:: WHAT THE TASK REQUIRES ::
Return, word for word, the part of the article on Australia's offshore refugee camps that opens with the words containing "UN reports expose" and closes with "asylum in Australia.".

:: PASSAGE ::
UN reports expose conditions in Australia’s offshore refugee camps
12 December 2013
Two reports released in late November by the United Nations High Commissioner for Refugees (UNHCR) reveal the plight of asylum seekers banished by the Australian government to the remote Pacific island of Nauru and Papua New Guinea’s Manus Island. The reports describe a monitoring visit to the detentions camps by UNHCR observers in October.
Following the lead of the previous Labor government—which reopened the camps last year—the Abbott government is deliberately using the primitive conditions in them, combined with indefinite incarceration and a ban on any detainees ever living in Australia, to deter all refugees from seeking asylum in Australia.
Like Labor, Abbott’s Liberal-National Coalition claims to be pursuing this policy for the “humanitarian” purpose of stopping refugees losing their lives on dangerous voyages to Australia. But the inhuman conditions outlined in the UN reports highlight the fraud of this claim and expose a life-threatening regime that is triggering suicide attempts and severe mental trauma.

[Records contained in a dataset]
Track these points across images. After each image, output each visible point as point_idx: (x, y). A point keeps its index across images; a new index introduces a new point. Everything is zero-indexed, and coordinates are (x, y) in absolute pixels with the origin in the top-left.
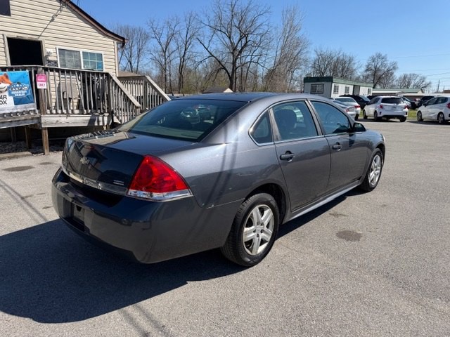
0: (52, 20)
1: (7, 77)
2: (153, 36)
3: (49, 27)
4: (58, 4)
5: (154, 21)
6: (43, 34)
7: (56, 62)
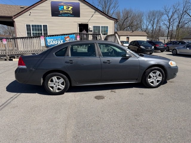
0: (92, 17)
1: (69, 37)
2: (165, 13)
3: (91, 19)
4: (94, 11)
5: (166, 6)
6: (89, 21)
7: (92, 31)
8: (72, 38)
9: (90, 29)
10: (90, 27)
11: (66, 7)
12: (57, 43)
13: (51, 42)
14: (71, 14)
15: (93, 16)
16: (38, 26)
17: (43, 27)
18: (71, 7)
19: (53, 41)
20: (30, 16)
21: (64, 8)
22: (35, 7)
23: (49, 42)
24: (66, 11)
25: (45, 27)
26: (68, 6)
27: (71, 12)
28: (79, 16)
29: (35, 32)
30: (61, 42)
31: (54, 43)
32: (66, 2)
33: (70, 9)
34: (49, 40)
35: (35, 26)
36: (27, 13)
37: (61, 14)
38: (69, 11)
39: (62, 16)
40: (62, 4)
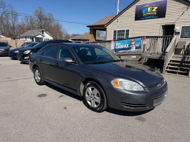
1: (135, 40)
3: (180, 18)
6: (177, 21)
7: (179, 33)
8: (138, 42)
9: (177, 31)
10: (177, 28)
11: (150, 8)
12: (124, 47)
13: (119, 46)
14: (155, 16)
15: (184, 14)
16: (122, 31)
17: (126, 32)
18: (156, 8)
19: (121, 45)
20: (118, 22)
21: (147, 10)
22: (122, 14)
23: (117, 46)
24: (150, 13)
25: (128, 31)
26: (153, 7)
27: (156, 13)
28: (164, 17)
29: (119, 37)
30: (126, 46)
31: (121, 46)
32: (151, 3)
33: (154, 10)
34: (118, 44)
35: (120, 31)
36: (116, 20)
37: (144, 17)
38: (153, 12)
39: (145, 19)
40: (147, 6)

:: SOLUTION TO THIS EXERCISE ::
UN reports expose conditions in Australia’s offshore refugee camps
12 December 2013
Two reports released in late November by the United Nations High Commissioner for Refugees (UNHCR) reveal the plight of asylum seekers banished by the Australian government to the remote Pacific island of Nauru and Papua New Guinea’s Manus Island. The reports describe a monitoring visit to the detentions camps by UNHCR observers in October.
Following the lead of the previous Labor government—which reopened the camps last year—the Abbott government is deliberately using the primitive conditions in them, combined with indefinite incarceration and a ban on any detainees ever living in Australia, to deter all refugees from seeking asylum in Australia.